Het kamp bestaat uit loodsen die mudvol matrasjes liggen. „Moeder werd aangewezen als zaaloudste en ik werkte in de ziekenboeg. Moeders taak was niet eenvoudig; ze moest het kleine beetje voedsel dat er was eerlijk zien te verdelen. Als bewoners van loods 31 moesten we om de beurt wachtlopen en in het Japans roepen dat alles in orde was. Als je het verkeerd uitsprak, kon je zomaar een klap krijgen. Ik heb vrouwen afgeranseld zien worden met een riem. Een van de slachtoffers was nogal doof, waardoor ze de Japanse bevelen niet had verstaan. Een vriendin wilde tevergeefs voor haar in de bres springen. Ontroerend en dapper.”
Sanitaire voorzieningen in het kamp zijn er niet. Goed voedsel is er nauwelijks. Ziekten liggen op de loer. Kinderen raken massaal aan de diarree. „Ik weet nog hoe sommige kleintjes ’s nachts vanuit de loods op hun blote voetjes naar de ‘wc’ moesten, niet veel later met verkleumde voetjes terugkeerden en vervolgens van hun moeder te horen kregen dat ze niet moesten jammeren.”
Enige lichtpuntje voor de vrouwen is dat de kampcommandant hun goed gezind is. Dat blijkt later, wanneer de Jappen zogeheten troostmeisjes uit de kampen halen voor hun eigen vertier, de redding te zijn voor de vrouwen in het Boemikamp. „Moeder was doodsbang dat haar vier dochters het slachtoffer zouden worden. Een van de vrouwen nam het initiatief om op het centrale plein in het kamp, bij de commandantswoning, met zijn allen te gaan bidden. Religieus of niet, iedereen deed mee. Er is nooit iemand als troostmeisje uit ons kamp gehaald.”

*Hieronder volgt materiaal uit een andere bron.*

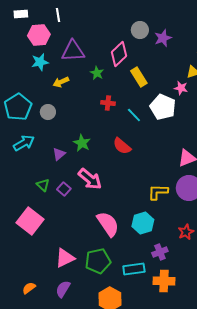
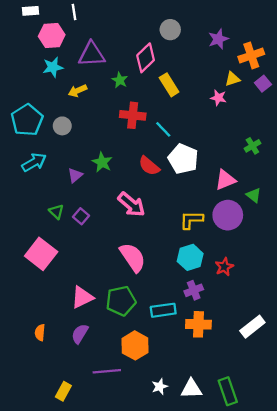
purple star: (163, 38) -> (218, 39), moved
red cross: (108, 103) -> (133, 115), size x1.5
white pentagon: (163, 107) -> (183, 159), moved
pink arrow: (90, 179) -> (131, 205), moved
cyan hexagon: (143, 223) -> (190, 257), moved
orange semicircle: (29, 288) -> (40, 333), turned -48

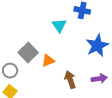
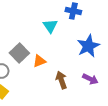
purple arrow: (99, 79) -> (90, 79), turned 35

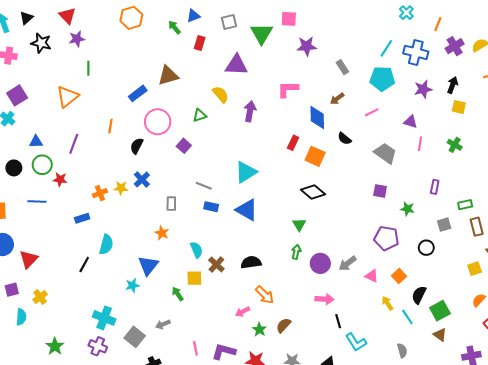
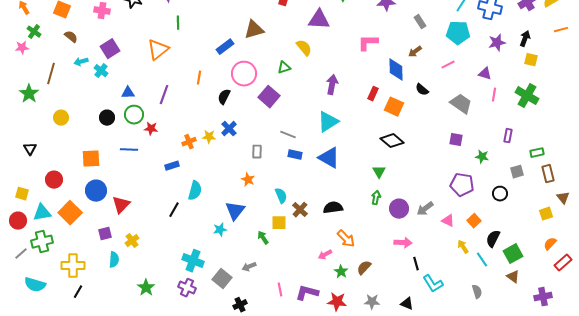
purple arrow: (250, 111) -> (332, 85), moved
green cross: (455, 145) -> (527, 96), size x1.6
purple square: (184, 146) -> (269, 97), size x1.5

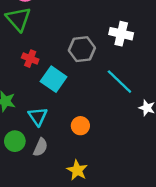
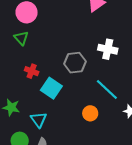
green triangle: (18, 19) -> (21, 38), size x0.7
orange circle: (80, 126) -> (90, 113), moved

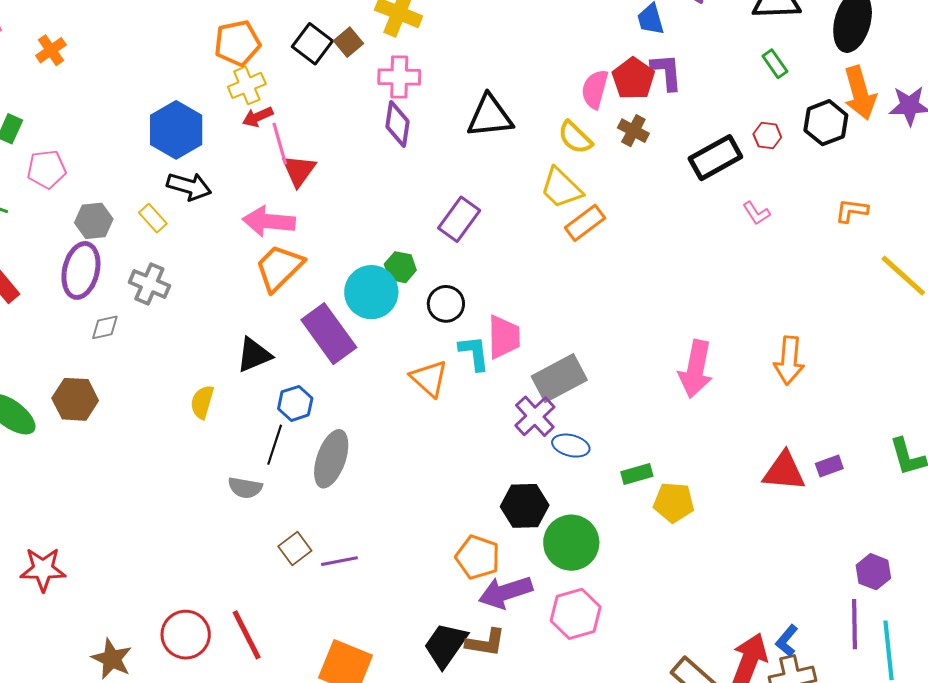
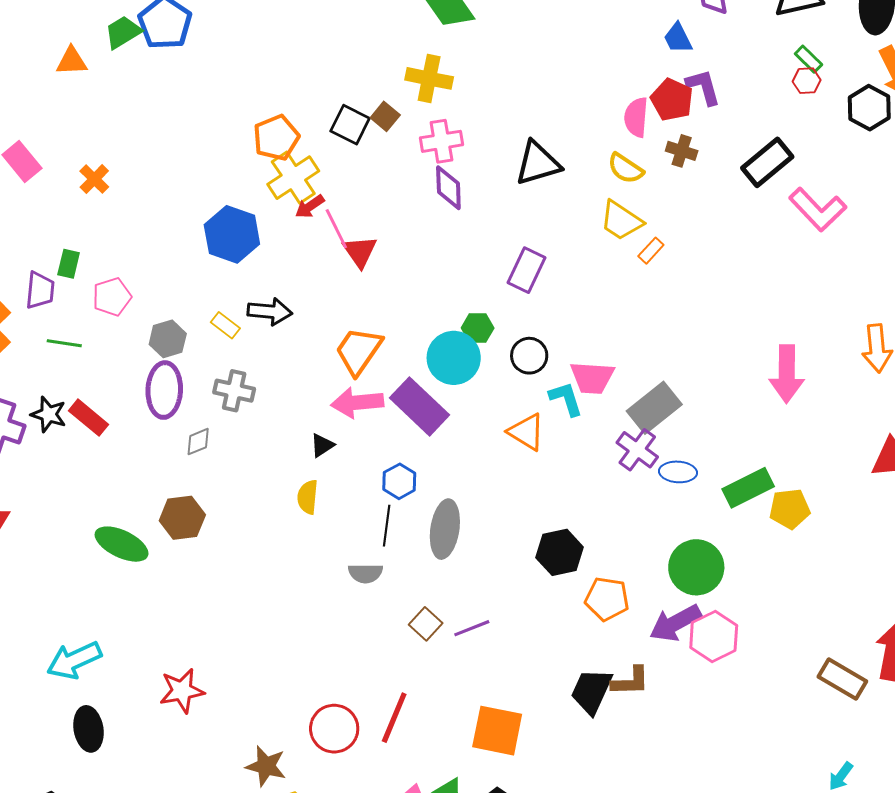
yellow cross: (247, 85) -> (293, 178), size x1.4
red hexagon: (767, 136) -> (807, 81), moved
black arrow: (189, 186) -> (270, 312), moved
pink L-shape: (756, 213) -> (818, 209), size x2.0
pink arrow: (269, 221) -> (357, 403), moved
orange rectangle: (585, 223) -> (651, 251), size x0.7
pink trapezoid: (504, 337) -> (592, 378), turned 105
black triangle: (254, 355) -> (322, 445), moved, size x0.7
green rectangle: (637, 474) -> (748, 488), size x1.6
black hexagon: (525, 506) -> (560, 552), moved
purple arrow: (505, 592) -> (675, 623), moved
red line: (247, 635) -> (394, 718), turned 60

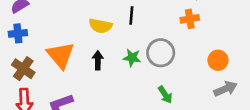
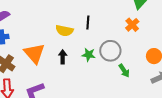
orange cross: (190, 19) -> (132, 25), turned -32
green arrow: (165, 95) -> (124, 71), moved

Moeder Boerstra wordt niet lang daarna met haar vier dochters overgebracht naar het kamp Moentilan en vervolgens naar Ambarawa. „Daar hadden we de beroerdste tijd. Voedsel werd steeds schaarser. Vrouwen en kinderen raakten ziek. Door een chronisch vitaminetekort raakte ik tijdelijk verlamd aan mijn benen. Ik lag in de ziekenboeg. Plotseling riep iemand: „Dubbel eten, dubbel eten!” We beseften dat de bevrijders in aantocht waren.”
Die bevrijding door de Britten laat echter nog op zich wachten. Jonge Indonesiërs zien hun kans schoon om het leven van de blanke Nederlanders zuur te maken. „Intussen zaten we met het hele gezin in een opvangkamp op Centraal-Java. Het gevaar dreigde overal. Op een dag werd ik met enkele anderen buiten het kamp aangehouden door Indonesische strijders. Hun commandant gaf een van zijn ondergeschikten de opdracht om ons tegen de muur te zetten. De jongeman weigerde. Hij zei dat hij nooit op weerloze vrouwen zou schieten.”
Na haar trouwdag in april 1946 keert de jonge Gitz-Boerstra terug naar Nederland. Haar kersverse man blijft vechten in het KNIL en komt in 1950 voorgoed naar Nederland. Vandaag zijn ze beiden, ondanks hun hoge leeftijd, bij de herdenking in Bronbeek. „Het is goed om een dag onder elkaar te zijn als mensen die elkaar uit het kampleven kennen. Die band blijft.”